“[Her] mother is dying… and [she] has lice… fuck.” Charlotte Corbeil-Coleman has been praised and heralded among the press in Toronto lately for writing the play Scratch when she was sixteen years old, after the death of her mother, and for having the bravery to step into the leading role of Anna to relive her mother’s battle with ovarian cancer, and her own struggle with head lice every night at the Factory Theatre.
Anna is one of those girls that I hated in High School. She is often selfish, sarcastic, and walks around like the entire world deserves to be glared at and cut down to size. And she gets the sex. She is not an entirely likable character; empathy may not overwhelm or move you, but Corbeil-Coleman bravely presents a realistic portrait of a teenager struggling to deal with the horrible fact that her mother is dying. Her pain, her emotions, her love, and grief shine through the angry, cold façade in glimmers and suggestive moments. And perhaps this is the more interesting dramatic choice.
Corbeil-Coleman performs herself in a meta-theatrical way, which also contributes to the feeling of slight alienation. At times Anna and her best friend Madelyn (Monica Dottor) are reminiscent of Peanuts characters; adults disguised as children and innocence smothered in skepticism.
There are moments where Corbeil-Coleman’s writing is magnificent, the words are perfect and the images are beautiful and linger in the mind. There is a tragic scene between Father (magnificently played by Kevin Bundy) and Aunt (performed with depth and vigor by Catherine Fitch) that is a mixture of troubling and touching. Anna also lends a poetic perspective on her own experience with people “stinking, reeking and sweating sorry” and the art of reading foreheads.
For me, the window into Anna’s world was through her best friend Madelyn. Perhaps that was because, it was Madelyn who was telling my story, the story of the outsider trying to connect, trying to find her own appropriate response to a grief that was not obviously hers, but still broke her heart. Monica Dottor played Madelyn with every perfect nuance of adolescence. Her monologue was heart wrenching and poignant and Dottor spoke the words as though she had written them herself, with an openness that sucked the audience deep into her experience.

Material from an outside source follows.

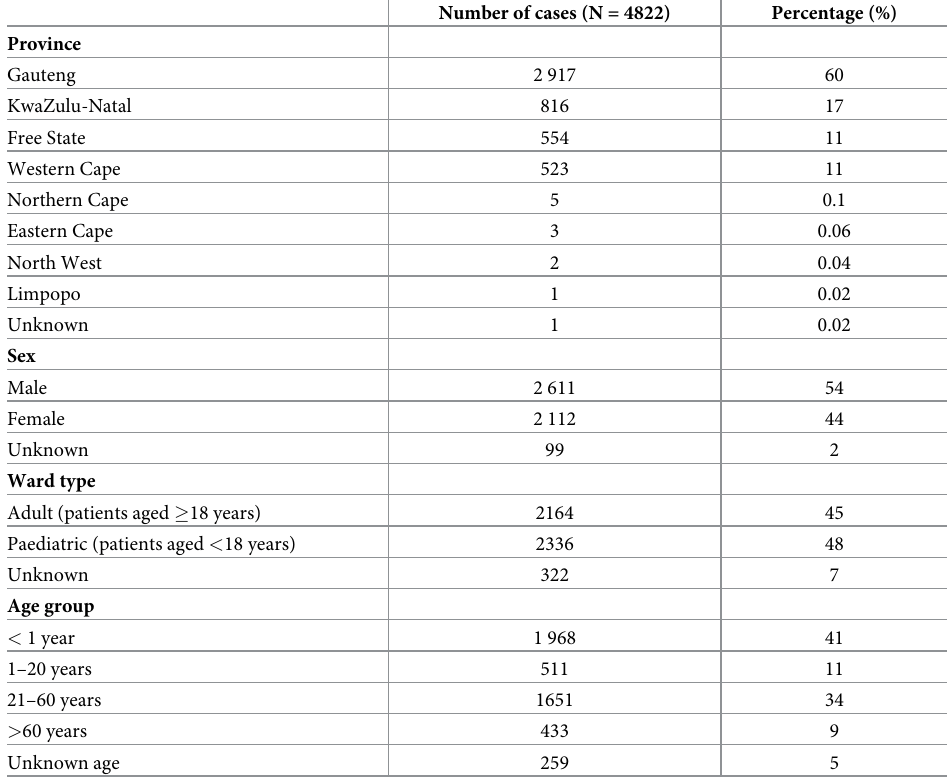
Table 1. Characteristics of Acinetobacter baumannii complex (ABC) cases in South Africa from 1 April 2017 to 30 September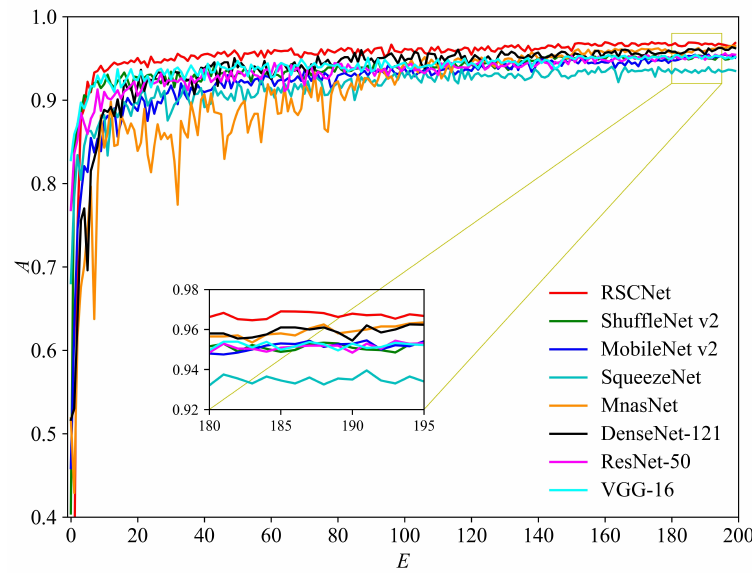
Figure 10. Performance comparison of various models on AID.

Scratch is about storytelling, and it is difficult to tell a story about the deficiency of words to adequately describe a feeling of great pain and loss. It is difficult to tell a story of a teenager who seems unable to decide whether she wants to tell the story or not. It does seem as though Charlotte is forcing Anna onstage, and sometimes Anna can channel what Charlotte wants her to say, but sometimes she rebels it all and defers to the other characters to explain things for her. Does that work? I’m not entirely sure. Corbeil-Coleman writes in her programme notes that Scratch is about the “power of sharing your pain in the hopes that it will allow others to feel theirs” and she presents four very different, equally valid, responses to grief in this piece which could prompt dialogues and discussions about how humans connect, or fail to connect in times of crisis.
In the end, Scratch made me want to call my mom. Maybe that’s all that matters.